Quality statement 1: Allergy‑focused clinical history

Quality statement

Children and young people with suspected food allergy have an allergy‑focused clinical history taken.

Rationale

Food allergy can be difficult to diagnose. An allergy‑focused clinical history is a key first step in the diagnosis and can help distinguish between IgE‑ and non‑IgE‑mediated reactions. It can help healthcare professionals decide which other tests are needed and how the food allergy should be managed.

Quality measures

Structure

Evidence of local arrangements and written clinical protocols to ensure that children and young people who present with signs or symptoms of suspected food allergy have an allergy‑focused clinical history taken.

Data source: Local data collection.

Process

Proportion of children and young people presenting with suspected food allergy who have an allergy‑focused clinical history taken.

Numerator – the number in the denominator who have an allergy‑focused clinical history taken.

Denominator – the number of children and young people presenting with suspected food allergy.

Data source: Local data collection.

Outcome

Identification of food allergy.

Data source: Local data collection.

What the quality statement means for service providers, healthcare professionals, and commissioners

Service providers (such as primary care providers, emergency services and walk in centres) ensure that healthcare professionals can recognise the signs and symptoms of food allergy in children and young people and can take an allergy‑focused clinical history.

Healthcare professionals (such as GPs, dietitians, primary care nurses with training and skills in allergy, health visitors, emergency services staff) recognise the signs and symptoms of food allergy in children and young people and take an allergy‑focused clinical history as a key step towards diagnosis.

Commissioners (clinical commissioning groups and NHS England) ensure that they commission services in which healthcare professionals are able to recognise the signs and symptoms of food allergy in children and young people and take an allergy‑focused clinical history.

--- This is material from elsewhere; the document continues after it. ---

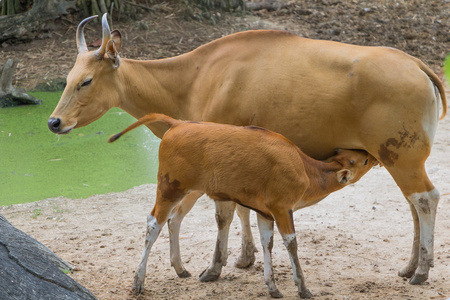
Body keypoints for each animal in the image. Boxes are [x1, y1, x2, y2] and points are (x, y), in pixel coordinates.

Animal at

What the quality statement means for patients, service users and carers

Children and young people with signs and symptoms of food allergy (and their parents or carer if appropriate) are asked about symptoms and lifestyle to try to find out if they have a food allergy and what should happen next.

Source guidance

Food allergy in under 19s: assessment and diagnosis (2011) NICE guideline CG116, recommendation 1.1.3

Definitions of terms used in this quality statement

Allergy‑focused clinical history

An allergy‑focused clinical history should be taken by a healthcare professional with the appropriate competencies (either a GP or other healthcare professional such as a dietitian, primary care nurse or health visitor) and should be tailored to the presenting symptoms and age of the child or young person. It should include:

  • what the suspected allergen is

  • any personal history of atopic disease (asthma, eczema or allergic rhinitis)

  • any individual and family history of atopic disease (such as asthma, eczema or allergic rhinitis) or food allergy in parents or siblings

  • cultural and religious factors that affect the foods eaten

  • details of any foods that are avoided and the reasons why

  • who has raised the concern and suspects a food allergy

  • an assessment of presenting symptoms and other symptoms that may be associated with food allergy (see recommendation 1.1.1 in the NICE guideline on food allergy in under 19s), including questions about:

    • age when symptoms first started

    • speed of onset of symptoms after contact with the food

    • duration of symptoms

    • severity of reaction

    • frequency of occurrence

    • setting of reaction (for example, at school or home)

    • reproducibility of symptoms on repeated exposure, including whether common allergenic foods such as milk, eggs, peanuts, tree nuts, soy, wheat and seafood are usually eaten without symptoms happening

    • what food and how much exposure to it causes a reaction

  • details of any previous treatment, including medication, for the presenting symptoms and the response to this

  • any response to eliminating and reintroducing foods

  • the child or young person's dietary history, whether they were breastfed or formula-fed and the age of weaning

  • details of the mother's diet if the child is currently being breastfed.

[Adapted from NICE's guideline on food allergy in under 19s, recommendation 1.1.3]

Suspected food allergy

Recommendations 1.1.1 and 1.1.2 in the NICE guideline on food allergy in under 19s give details of the signs and symptoms that should lead healthcare professionals to suspect food allergy in a child or young person.

The NICE clinical knowledge summary on cows' milk protein allergy in children and the British Society of Allergy and Clinical Immunology's cow's milk allergy guideline give further guidance on when to suspect cows' milk allergy.